Report each line of the data below that contains the word "objetivos", copying every such line in full.
━━━━━━━━━━
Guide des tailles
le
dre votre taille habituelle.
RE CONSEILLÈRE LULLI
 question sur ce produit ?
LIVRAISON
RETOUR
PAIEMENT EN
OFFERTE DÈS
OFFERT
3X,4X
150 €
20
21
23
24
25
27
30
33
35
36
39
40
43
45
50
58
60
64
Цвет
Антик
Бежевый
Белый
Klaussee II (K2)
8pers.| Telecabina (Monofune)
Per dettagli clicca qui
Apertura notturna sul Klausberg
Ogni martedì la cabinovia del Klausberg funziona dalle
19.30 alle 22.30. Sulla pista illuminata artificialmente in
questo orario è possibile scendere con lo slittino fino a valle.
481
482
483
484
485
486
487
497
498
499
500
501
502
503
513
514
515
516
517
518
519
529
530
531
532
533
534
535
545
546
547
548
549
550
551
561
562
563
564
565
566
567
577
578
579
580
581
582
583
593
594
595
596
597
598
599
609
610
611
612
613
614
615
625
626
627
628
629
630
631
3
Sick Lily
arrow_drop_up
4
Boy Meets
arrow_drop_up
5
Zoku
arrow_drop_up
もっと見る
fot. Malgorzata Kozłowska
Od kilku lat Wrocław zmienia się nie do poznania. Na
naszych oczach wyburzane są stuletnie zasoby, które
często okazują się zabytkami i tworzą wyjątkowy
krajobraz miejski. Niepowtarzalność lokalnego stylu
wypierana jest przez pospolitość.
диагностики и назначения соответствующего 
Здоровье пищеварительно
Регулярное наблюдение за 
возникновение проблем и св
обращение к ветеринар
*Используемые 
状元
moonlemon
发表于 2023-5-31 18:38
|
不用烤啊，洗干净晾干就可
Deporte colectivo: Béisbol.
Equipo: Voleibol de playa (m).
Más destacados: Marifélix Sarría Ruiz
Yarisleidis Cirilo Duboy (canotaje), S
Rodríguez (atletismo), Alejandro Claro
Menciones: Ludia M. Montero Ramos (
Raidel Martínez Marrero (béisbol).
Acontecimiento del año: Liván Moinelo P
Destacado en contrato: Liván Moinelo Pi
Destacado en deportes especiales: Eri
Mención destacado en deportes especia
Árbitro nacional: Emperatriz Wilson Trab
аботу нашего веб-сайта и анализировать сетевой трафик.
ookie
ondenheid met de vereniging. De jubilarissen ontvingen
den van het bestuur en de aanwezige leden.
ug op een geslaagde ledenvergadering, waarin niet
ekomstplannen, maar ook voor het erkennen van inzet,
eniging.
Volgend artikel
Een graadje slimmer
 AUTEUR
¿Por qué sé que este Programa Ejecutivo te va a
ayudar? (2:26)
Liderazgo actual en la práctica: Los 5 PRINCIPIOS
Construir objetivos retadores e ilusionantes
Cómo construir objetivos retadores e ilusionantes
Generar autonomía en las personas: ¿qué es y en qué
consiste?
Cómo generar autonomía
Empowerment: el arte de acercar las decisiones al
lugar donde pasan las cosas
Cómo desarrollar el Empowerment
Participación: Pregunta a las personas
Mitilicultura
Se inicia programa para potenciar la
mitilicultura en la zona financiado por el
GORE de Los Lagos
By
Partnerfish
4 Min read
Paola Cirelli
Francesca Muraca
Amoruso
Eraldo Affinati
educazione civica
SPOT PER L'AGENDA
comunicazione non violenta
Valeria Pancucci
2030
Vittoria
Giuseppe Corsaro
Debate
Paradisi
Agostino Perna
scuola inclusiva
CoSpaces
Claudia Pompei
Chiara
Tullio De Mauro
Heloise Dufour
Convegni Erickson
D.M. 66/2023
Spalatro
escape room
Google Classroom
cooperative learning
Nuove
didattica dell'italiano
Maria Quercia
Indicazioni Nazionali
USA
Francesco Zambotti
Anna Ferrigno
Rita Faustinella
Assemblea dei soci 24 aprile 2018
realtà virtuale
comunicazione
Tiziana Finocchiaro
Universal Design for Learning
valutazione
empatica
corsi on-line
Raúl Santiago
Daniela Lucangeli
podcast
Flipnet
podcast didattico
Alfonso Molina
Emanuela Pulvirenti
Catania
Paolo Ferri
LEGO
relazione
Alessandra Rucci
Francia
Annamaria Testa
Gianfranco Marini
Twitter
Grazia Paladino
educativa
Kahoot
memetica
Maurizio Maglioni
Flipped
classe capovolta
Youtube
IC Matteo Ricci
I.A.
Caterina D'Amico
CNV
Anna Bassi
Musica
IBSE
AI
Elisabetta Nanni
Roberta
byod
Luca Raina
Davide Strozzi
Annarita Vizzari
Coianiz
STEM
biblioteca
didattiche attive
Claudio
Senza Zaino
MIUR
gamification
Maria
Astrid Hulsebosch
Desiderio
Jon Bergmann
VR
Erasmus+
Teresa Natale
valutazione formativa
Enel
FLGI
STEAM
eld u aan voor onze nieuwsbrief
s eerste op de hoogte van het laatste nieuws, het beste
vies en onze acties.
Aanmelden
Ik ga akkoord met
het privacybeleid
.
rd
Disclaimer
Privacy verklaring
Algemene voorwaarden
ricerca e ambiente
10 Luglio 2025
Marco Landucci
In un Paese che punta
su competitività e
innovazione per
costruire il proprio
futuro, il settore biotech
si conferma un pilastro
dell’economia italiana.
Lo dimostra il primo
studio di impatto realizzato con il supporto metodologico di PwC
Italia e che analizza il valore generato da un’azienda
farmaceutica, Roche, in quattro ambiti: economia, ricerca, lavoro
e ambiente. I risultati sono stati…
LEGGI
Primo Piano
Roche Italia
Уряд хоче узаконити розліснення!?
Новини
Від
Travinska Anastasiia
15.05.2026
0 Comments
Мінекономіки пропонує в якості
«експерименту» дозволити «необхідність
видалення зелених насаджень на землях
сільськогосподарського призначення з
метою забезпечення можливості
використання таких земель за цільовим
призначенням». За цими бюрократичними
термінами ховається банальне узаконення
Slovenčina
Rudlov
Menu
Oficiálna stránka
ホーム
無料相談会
━━━━━━━━━━
**Answer to this task:**
Construir objetivos retadores e ilusionantes
Cómo construir objetivos retadores e ilusionantes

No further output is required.